Unnamed: 0,MnVa Un,MnVa He,MdVa Un,MdVa He,MnAu Un,MnAu He,MdAu Un,MdAu He
value_deb1_1,497.781283,274.403183,194.343281,205.216367,0.327776,0.330894,0.30476,0.348437
value_deb1_2,483.004389,546.049994,358.413635,340.57884,0.329355,0.321955,0.30198,0.274779
value_deb1_3,342.51114,289.770148,131.432713,148.380462,0.341275,0.348843,0.311398,0.320853
value_deb1_4,369.983005,523.644873,155.017745,190.768511,0.356273,0.365544,0.351421,0.313815
value_deb2_1,214.958133,201.051602,169.74127,163.225567,0.361032,0.355475,0.358758,0.376932
value_deb2_2,1956.268914,78.313843,1180.523877,28.284324,0.684616,0.518288,0.792264,0.600535
value_deb2_3,442.110617,109.662015,82.739349,88.049069,0.501263,0.455404,0.507349,0.476506
value_deb2_4,398.168499,150.562461,110.38355,114.122371,0.421578,0.411641,0.395644,0.390659


## Logistic classifier using variance - autocovariance based features

In [16]:
from sklearn.linear_model import LogisticRegression
from sklearn.model_selection import train_test_split
reg = LogisticRegression()

summaryRegression = pd.DataFrame(0, index= tags,columns=["N_samples","Score"])
w_length=300;lag=5

for i in range(len(healthy_unhealthy_ts)):
    # For each sensor individually, compute a train test dataset, with variance autocovariance features.
    healthy_ts,unhealthy_ts = healthy_unhealthy_ts[i]
    
    unhealthy_scores_variance = np.array([np.nanmean(sliding_variance(ts.values.ravel(),w_length)) for ts in unhealthy_ts if len(ts)>w_length+lag])
    healthy_scores_variance = np.array([np.nanmean(sliding_variance(ts.values.ravel(),w_length)) for ts in healthy_ts if len(ts)>w_length+lag])
    unhealthy_scores_autocovariance = np.array([np.nanmean(sliding_autocovariance(ts.values.ravel(),w_length,lag = lag, autocorrelation=True)) for ts in unhealthy_ts if len(ts)>w_length+lag])
    healthy_scores_autocovariance = np.array([np.nanmean(sliding_autocovariance(ts.values.ravel(),w_length,lag = lag,autocorrelation=True)) for ts in healthy_ts if len(ts)>w_length+lag])
    n_samples_unhealthy = len(unhealthy_scores_variance)
    n_samples_healthy = len(healthy_scores_variance)
    unhealthy = np.concatenate((unhealthy_scores_variance[:,np.newaxis],unhealthy_scores_autocovariance[:,np.newaxis],np.ones((n_samples_unhealthy,1))),axis=1)
    healthy = np.concatenate((healthy_scores_variance[:,np.newaxis],healthy_scores_autocovariance[:,np.newaxis],np.zeros((n_samples_healthy,1))),axis=1)
    dataset = np.concatenate((healthy,unhealthy),axis=0)
    n_samples = len(healthy_ts)
    
    X_train, X_test, y_train, y_test = train_test_split(dataset[:,:2], dataset[:,[2]], test_size=0.20, random_state=42)
    reg.fit(X_train,y_train.ravel())
    summaryRegression.ix[i,:]=[n_samples_unhealthy+n_samples_healthy,reg.score(X_test,y_test.ravel())]
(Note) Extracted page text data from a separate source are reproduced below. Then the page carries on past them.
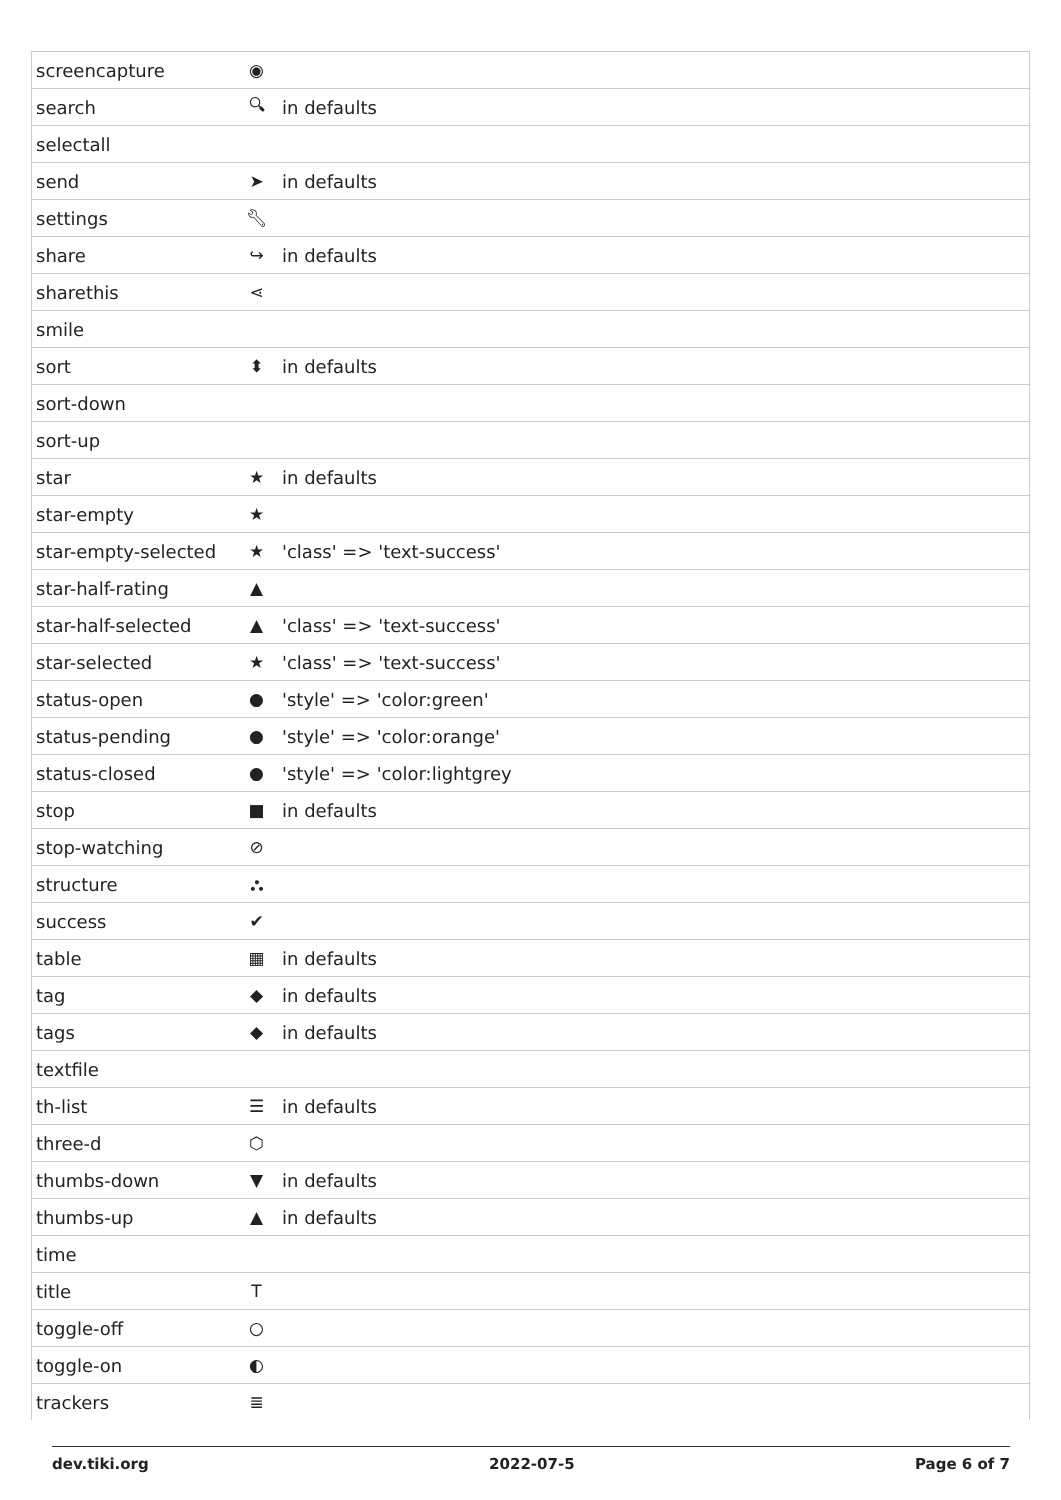| screencapture | ◉ | |
| search | 🔍︎ | in defaults |
| selectall | | |
| send | ➤ | in defaults |
| settings | 🔧︎ | |
| share | ↪ | in defaults |
| sharethis | ⋖ | |
| smile | | |
| sort | ⬍ | in defaults |
| sort-down | | |
| sort-up | | |
| star | ★ | in defaults |
| star-empty | ★ | |
| star-empty-selected | ★ | 'class' => 'text-success' |
| star-half-rating | ▲ | |
| star-half-selected | ▲ | 'class' => 'text-success' |
| star-selected | ★ | 'class' => 'text-success' |
| status-open | ● | 'style' => 'color:green' |
| status-pending | ● | 'style' => 'color:orange' |
| status-closed | ● | 'style' => 'color:lightgrey |
| stop | ■ | in defaults |
| stop-watching | ⊘ | |
| structure | ⛬ | |
| success | ✔ | |
| table | ▦ | in defaults |
| tag | ◆ | in defaults |
| tags | ◆ | in defaults |
| textfile | | |
| th-list | ☰ | in defaults |
| three-d | ⬡ | |
| thumbs-down | ▼ | in defaults |
| thumbs-up | ▲ | in defaults |
| time | | |
| title | T | |
| toggle-off | ○ | |
| toggle-on | ◐ | |
| trackers | ≣ | |
dev.tiki.org 2022-07-5 Page 6 of 7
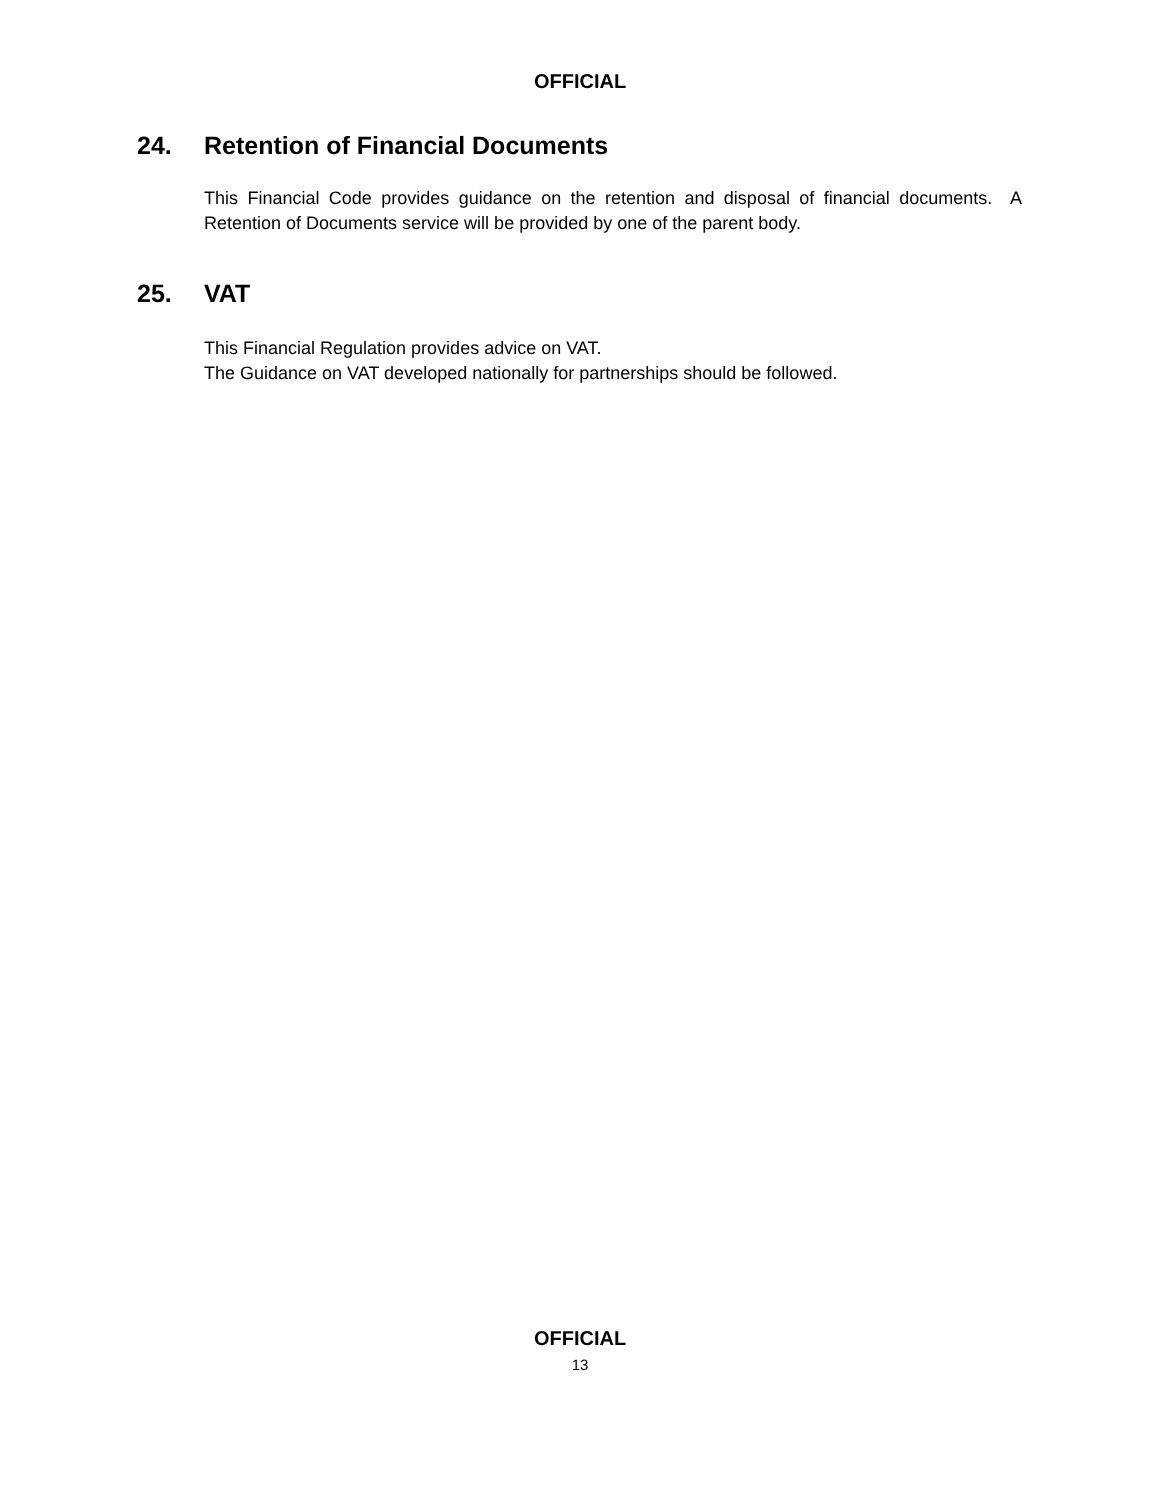OFFICIAL
24. Retention of Financial Documents
This Financial Code provides guidance on the retention and disposal of financial documents. A Retention of Documents service will be provided by one of the parent body.
25. VAT
This Financial Regulation provides advice on VAT.
The Guidance on VAT developed nationally for partnerships should be followed.
OFFICIAL
13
### Summary of the regression scores for sensors (considered independenty)

In [17]:
summaryRegression

Unnamed: 0,N_samples,Score
deb1_1,231,0.382979
deb1_2,236,0.583333
deb1_3,240,0.541667
deb1_4,234,0.617021
deb2_1,168,0.411765
deb2_2,8,1.0
deb2_3,152,0.483871
deb2_4,138,0.535714


For the **deb2_2** sensor we see that we only have very few samples. 
This is because only 8 time intervals are longer than 300 (which is our sliding window length).
So **only for deb2_2**, let's take a window of length 60. 

In [24]:
summaryRegression

Unnamed: 0,N_samples,Score
deb1_1,231,0.382979
deb1_2,236,0.583333
deb1_3,240,0.541667
deb1_4,234,0.617021
deb2_1,168,0.411765
deb2_2,214,0.651163
deb2_3,152,0.483871
deb2_4,138,0.535714


The classification score is relatively bad if we only take **variance/autocovariance** features.